**TASK DIRECTIONS**
Copy out the rows from the line with "Незначительное их нарушение" up to and including the line with "главное, придерживаться", keeping every word as it stands.

+ + +

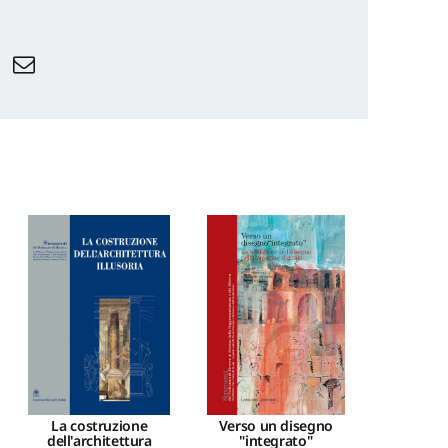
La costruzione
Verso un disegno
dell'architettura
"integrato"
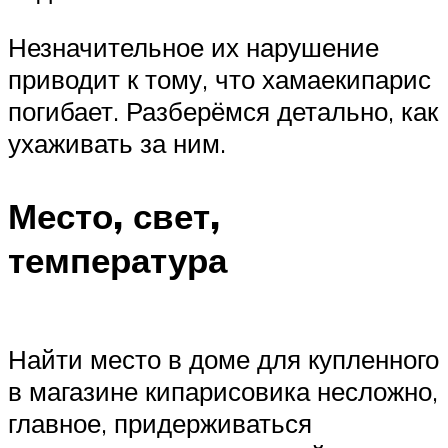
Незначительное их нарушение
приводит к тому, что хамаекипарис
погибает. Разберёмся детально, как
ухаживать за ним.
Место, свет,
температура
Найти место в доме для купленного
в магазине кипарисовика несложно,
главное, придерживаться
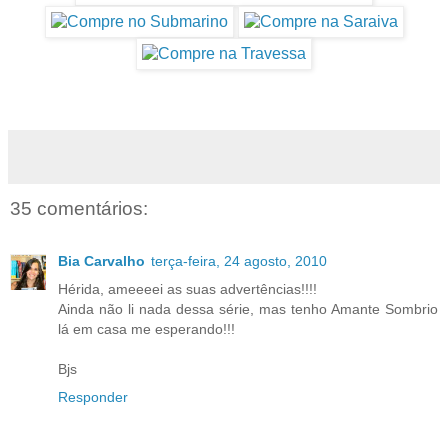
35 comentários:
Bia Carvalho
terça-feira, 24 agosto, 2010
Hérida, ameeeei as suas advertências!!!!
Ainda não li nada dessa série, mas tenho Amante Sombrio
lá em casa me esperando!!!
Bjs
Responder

+ + +

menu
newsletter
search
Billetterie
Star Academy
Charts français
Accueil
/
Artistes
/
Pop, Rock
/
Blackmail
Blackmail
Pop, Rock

+ + +

**RESULT OF THE EXERCISE**
Незначительное их нарушение
приводит к тому, что хамаекипарис
погибает. Разберёмся детально, как
ухаживать за ним.
Место, свет,
температура
Найти место в доме для купленного
в магазине кипарисовика несложно,
главное, придерживаться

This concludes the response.